**Your goal:** Taking only the lines of the data below from the line with "SOAR Otomasyonu" to the line with "MODA, DANZA, ARTES", ends included, write them out exactly and without pictures.

>>>

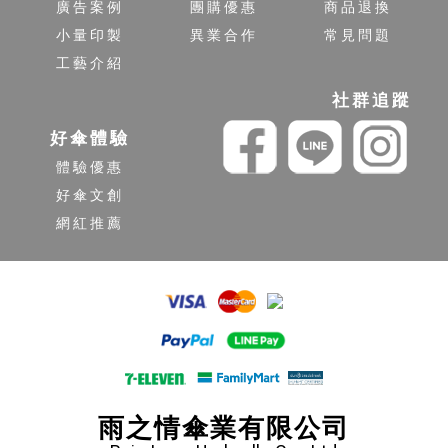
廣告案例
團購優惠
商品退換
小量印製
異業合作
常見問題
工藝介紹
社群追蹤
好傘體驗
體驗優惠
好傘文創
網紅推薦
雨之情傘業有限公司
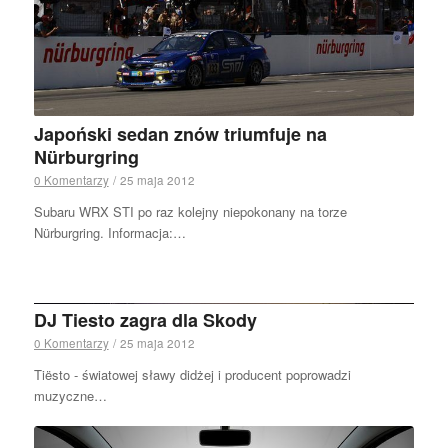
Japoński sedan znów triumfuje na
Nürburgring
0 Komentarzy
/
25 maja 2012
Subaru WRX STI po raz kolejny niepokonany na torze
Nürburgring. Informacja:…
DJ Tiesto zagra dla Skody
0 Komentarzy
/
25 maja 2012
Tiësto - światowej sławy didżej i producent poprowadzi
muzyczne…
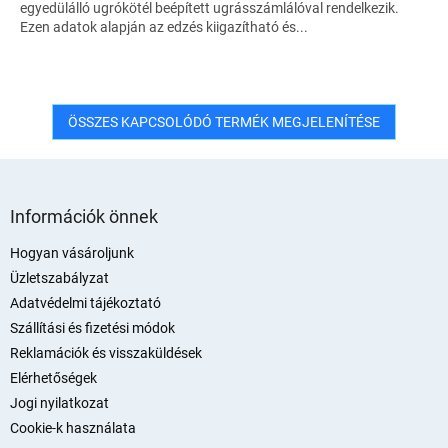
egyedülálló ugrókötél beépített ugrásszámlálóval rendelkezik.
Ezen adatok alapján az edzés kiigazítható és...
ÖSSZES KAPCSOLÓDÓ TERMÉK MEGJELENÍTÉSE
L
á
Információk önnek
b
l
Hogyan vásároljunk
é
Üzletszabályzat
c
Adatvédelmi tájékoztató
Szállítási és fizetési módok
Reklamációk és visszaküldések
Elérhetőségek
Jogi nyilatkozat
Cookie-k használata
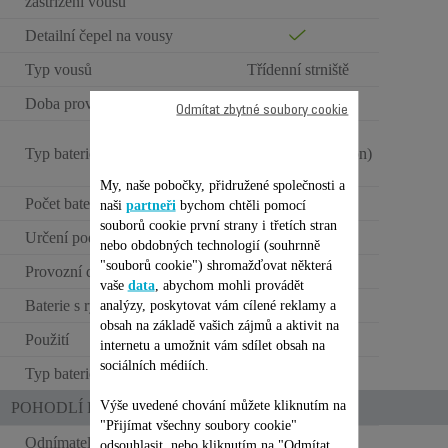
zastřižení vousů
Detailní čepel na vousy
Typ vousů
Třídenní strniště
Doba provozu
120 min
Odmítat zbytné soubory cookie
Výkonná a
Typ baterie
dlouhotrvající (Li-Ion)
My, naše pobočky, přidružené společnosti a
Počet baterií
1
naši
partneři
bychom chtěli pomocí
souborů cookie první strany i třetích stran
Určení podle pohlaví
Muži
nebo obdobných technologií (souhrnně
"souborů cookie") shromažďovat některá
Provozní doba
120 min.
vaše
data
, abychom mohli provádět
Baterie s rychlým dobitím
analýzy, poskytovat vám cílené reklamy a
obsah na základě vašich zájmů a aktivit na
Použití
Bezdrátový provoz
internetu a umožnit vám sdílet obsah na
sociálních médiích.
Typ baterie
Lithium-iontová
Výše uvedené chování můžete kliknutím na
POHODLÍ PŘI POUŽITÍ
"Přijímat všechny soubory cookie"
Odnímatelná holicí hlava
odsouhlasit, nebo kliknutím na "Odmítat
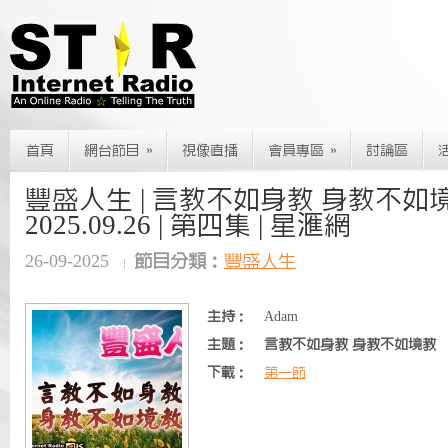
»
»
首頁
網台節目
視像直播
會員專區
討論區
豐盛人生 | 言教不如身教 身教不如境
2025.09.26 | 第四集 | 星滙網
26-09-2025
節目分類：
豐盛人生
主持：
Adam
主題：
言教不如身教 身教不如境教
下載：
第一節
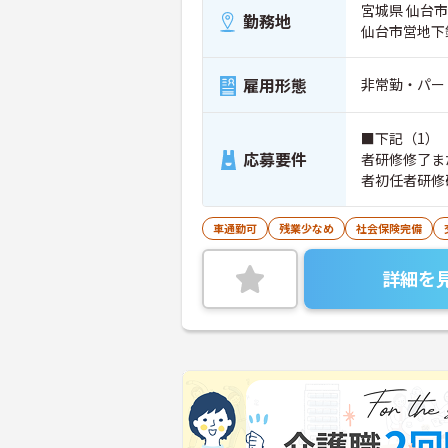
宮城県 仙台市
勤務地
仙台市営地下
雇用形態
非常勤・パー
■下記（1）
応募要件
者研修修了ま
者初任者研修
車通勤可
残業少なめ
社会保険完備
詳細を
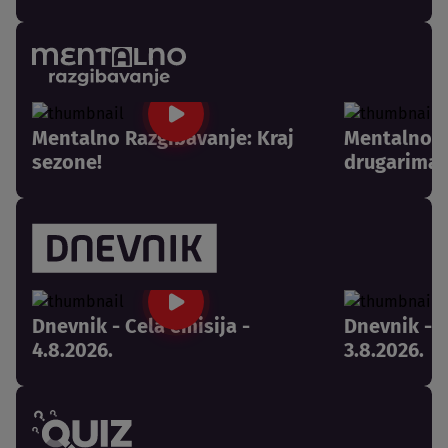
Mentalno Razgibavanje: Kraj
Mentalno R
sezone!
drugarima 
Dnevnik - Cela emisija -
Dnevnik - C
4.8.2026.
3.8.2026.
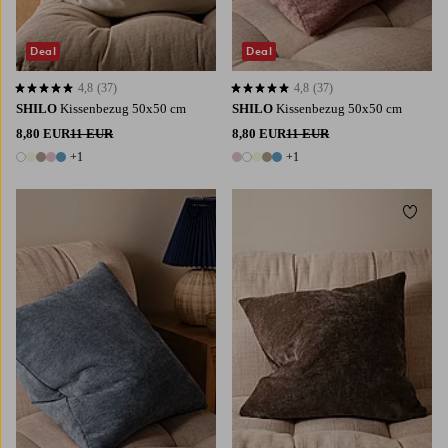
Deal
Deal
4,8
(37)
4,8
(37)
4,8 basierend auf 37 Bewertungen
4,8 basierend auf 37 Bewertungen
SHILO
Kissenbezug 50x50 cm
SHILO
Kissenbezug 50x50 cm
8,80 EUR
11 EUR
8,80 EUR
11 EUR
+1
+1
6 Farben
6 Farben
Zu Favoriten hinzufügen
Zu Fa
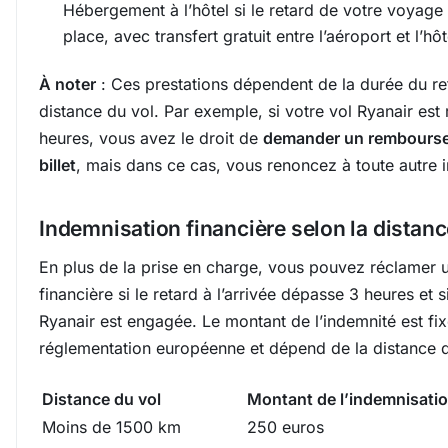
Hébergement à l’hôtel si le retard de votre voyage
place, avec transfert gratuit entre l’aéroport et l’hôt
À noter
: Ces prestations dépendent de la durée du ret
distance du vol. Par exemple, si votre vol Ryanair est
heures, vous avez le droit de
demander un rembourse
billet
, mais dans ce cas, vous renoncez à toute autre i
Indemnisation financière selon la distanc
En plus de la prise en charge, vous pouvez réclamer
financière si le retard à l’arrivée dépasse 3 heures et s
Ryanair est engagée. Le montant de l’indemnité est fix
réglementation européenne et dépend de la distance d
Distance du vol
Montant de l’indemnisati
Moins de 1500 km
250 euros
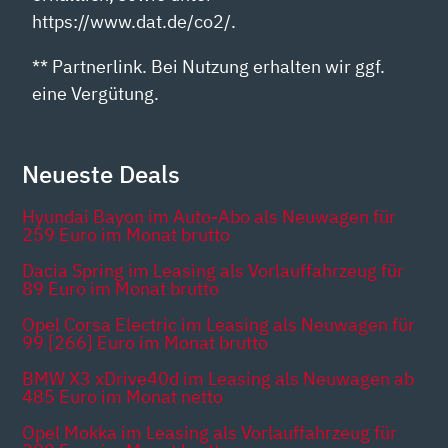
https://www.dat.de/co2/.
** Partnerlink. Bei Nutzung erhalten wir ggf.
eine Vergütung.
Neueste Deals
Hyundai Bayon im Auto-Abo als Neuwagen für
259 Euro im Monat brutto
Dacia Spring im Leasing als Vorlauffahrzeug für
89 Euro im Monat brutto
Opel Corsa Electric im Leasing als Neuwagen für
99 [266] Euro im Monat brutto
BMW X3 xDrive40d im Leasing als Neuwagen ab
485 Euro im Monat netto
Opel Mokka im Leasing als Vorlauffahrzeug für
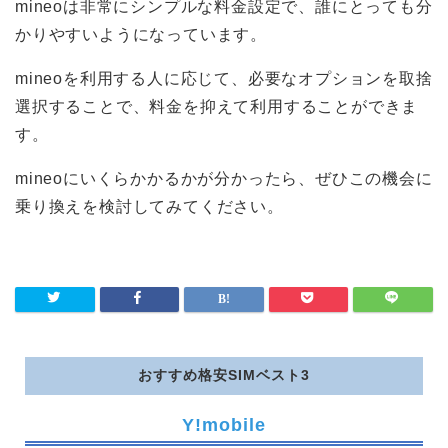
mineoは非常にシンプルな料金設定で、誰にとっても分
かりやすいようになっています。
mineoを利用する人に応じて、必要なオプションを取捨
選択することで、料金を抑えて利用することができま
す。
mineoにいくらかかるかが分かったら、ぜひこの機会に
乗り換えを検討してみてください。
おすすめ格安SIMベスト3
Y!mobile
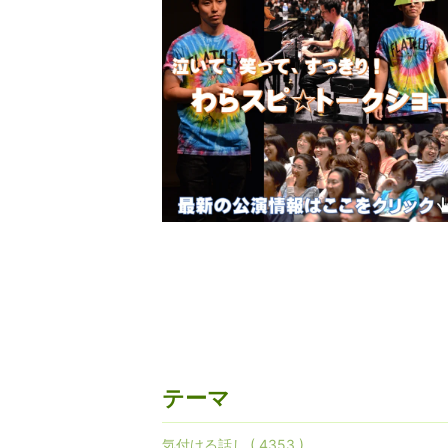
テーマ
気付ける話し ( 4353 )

<<<
>>>

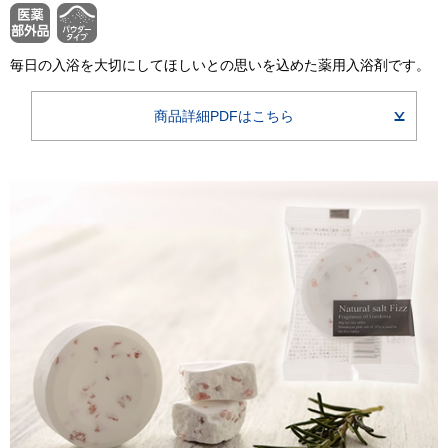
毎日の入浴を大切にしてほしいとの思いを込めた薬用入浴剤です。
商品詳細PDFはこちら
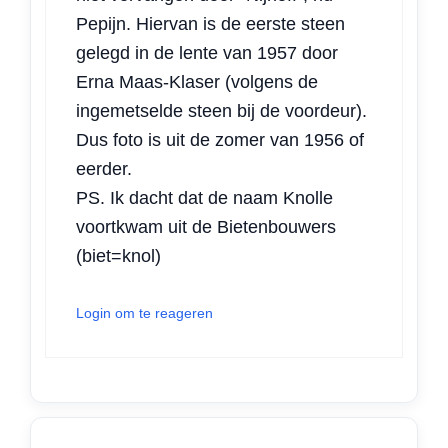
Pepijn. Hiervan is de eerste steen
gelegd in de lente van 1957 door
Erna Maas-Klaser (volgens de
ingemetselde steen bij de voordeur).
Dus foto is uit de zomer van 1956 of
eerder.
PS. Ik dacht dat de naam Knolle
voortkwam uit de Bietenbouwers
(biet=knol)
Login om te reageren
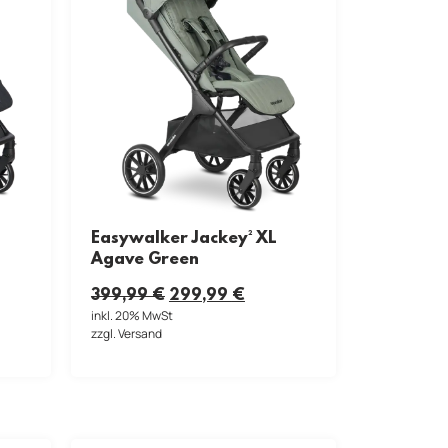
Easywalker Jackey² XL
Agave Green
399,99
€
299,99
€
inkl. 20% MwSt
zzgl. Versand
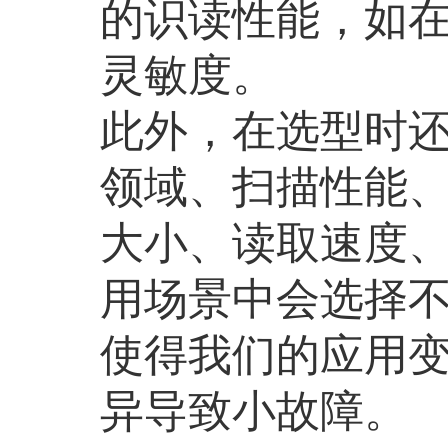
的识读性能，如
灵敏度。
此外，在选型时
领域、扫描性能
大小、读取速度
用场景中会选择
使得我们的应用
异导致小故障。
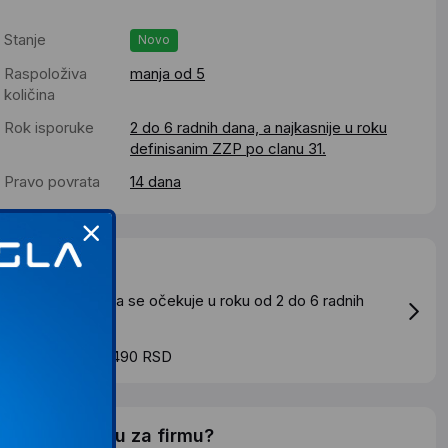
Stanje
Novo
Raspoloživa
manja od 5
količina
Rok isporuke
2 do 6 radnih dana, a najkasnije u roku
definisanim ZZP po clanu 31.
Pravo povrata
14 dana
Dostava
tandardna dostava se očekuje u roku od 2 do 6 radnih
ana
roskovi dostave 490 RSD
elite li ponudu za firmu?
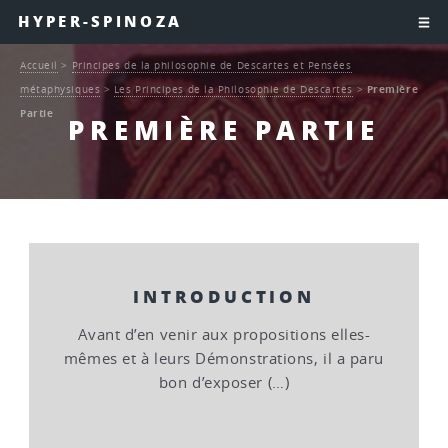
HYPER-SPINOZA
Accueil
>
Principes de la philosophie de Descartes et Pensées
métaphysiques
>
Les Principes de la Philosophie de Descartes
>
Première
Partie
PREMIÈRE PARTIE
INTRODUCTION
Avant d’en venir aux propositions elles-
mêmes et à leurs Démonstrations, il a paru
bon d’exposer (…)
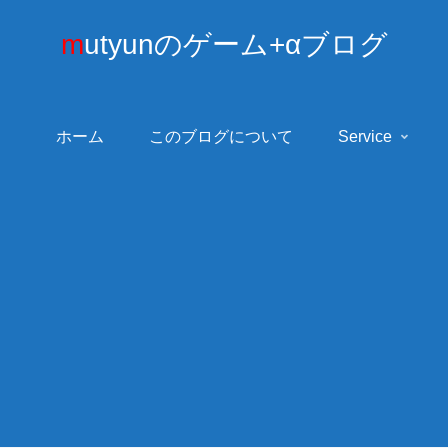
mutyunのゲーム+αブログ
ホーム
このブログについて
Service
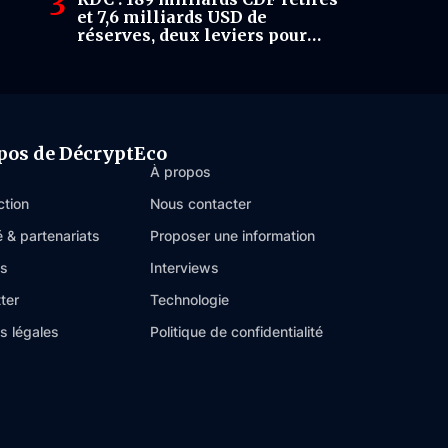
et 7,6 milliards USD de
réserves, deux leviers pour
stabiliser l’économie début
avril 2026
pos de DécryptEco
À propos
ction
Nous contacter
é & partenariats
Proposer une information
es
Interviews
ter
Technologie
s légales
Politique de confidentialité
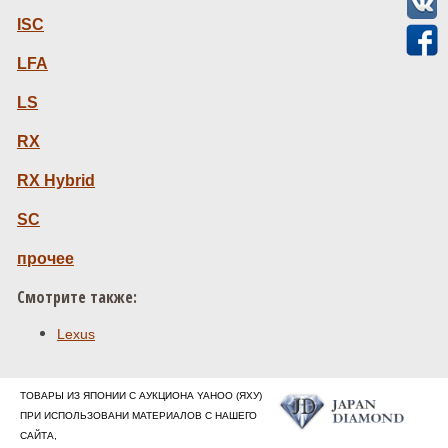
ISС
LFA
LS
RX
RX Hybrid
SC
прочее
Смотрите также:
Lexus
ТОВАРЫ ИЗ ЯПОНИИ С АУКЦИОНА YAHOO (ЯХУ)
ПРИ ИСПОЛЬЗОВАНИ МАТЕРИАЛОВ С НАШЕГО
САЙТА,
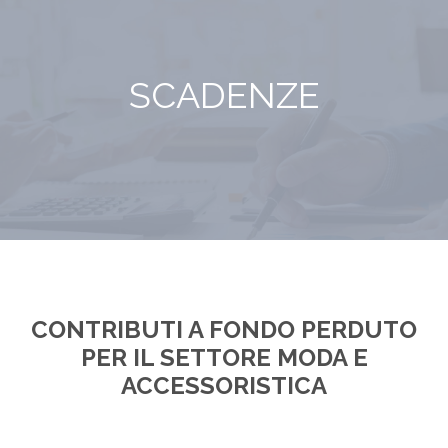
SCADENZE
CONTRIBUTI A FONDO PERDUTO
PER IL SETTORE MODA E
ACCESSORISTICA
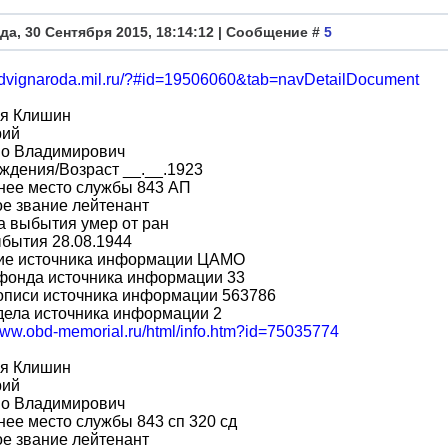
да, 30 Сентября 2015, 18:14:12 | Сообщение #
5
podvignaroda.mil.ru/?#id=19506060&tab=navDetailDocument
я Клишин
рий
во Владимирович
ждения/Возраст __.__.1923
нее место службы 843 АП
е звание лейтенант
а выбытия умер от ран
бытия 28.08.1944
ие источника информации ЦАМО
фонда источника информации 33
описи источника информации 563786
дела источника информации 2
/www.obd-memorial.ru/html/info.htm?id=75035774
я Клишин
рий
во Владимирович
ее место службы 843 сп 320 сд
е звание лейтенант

<<<
>>>

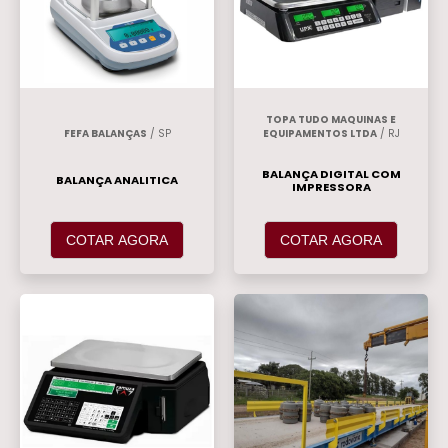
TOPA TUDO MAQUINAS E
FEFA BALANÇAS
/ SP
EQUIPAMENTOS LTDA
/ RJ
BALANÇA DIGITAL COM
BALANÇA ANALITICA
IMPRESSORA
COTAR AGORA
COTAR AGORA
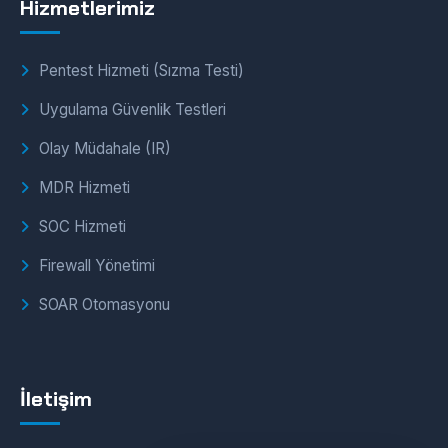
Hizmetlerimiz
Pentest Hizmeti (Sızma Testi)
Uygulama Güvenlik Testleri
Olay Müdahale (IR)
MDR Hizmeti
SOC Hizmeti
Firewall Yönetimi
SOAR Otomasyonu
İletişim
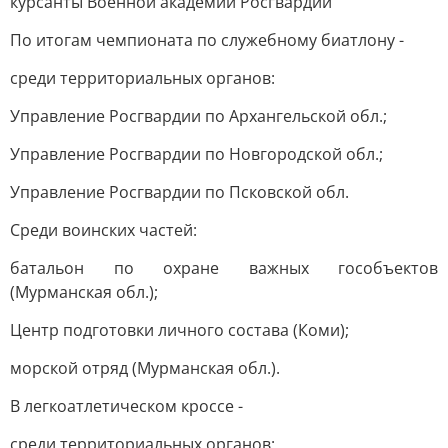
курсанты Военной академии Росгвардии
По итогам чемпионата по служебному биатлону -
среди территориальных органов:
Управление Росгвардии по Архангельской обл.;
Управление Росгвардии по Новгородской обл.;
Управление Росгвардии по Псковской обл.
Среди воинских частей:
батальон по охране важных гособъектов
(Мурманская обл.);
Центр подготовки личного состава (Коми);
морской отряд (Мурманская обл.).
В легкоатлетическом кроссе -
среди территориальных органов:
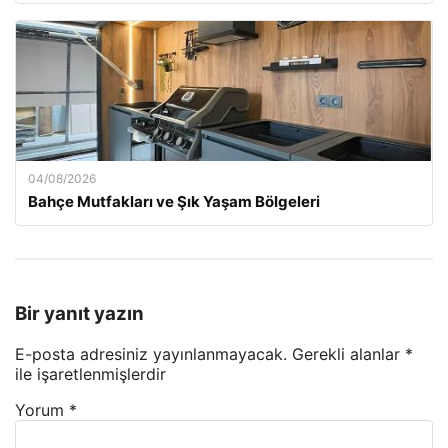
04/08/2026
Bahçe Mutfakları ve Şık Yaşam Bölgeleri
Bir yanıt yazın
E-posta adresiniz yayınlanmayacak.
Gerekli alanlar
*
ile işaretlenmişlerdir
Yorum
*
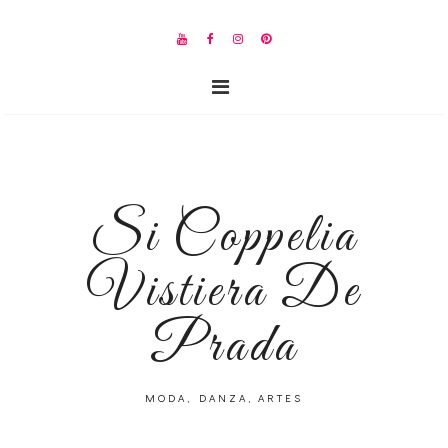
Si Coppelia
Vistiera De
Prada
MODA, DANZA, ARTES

<<<

**Exercise output:**
SOAR Otomasyonu
İletişim
курсанты Военной академии Росгвардии
По итогам чемпионата по служебному биатлону -
среди территориальных органов:
Управление Росгвардии по Архангельской обл.;
Управление Росгвардии по Новгородской обл.;
Управление Росгвардии по Псковской обл.
Среди воинских частей:
батальон по охране важных гособъектов
(Мурманская обл.);
Центр подготовки личного состава (Коми);
морской отряд (Мурманская обл.).
В легкоатлетическом кроссе -
среди территориальных органов:
04/08/2026
Bahçe Mutfakları ve Şık Yaşam Bölgeleri
Bir yanıt yazın
E-posta adresiniz yayınlanmayacak.
Gerekli alanlar
*
ile işaretlenmişlerdir
Yorum
*
Si Coppelia
Vistiera De
Prada
MODA, DANZA, ARTES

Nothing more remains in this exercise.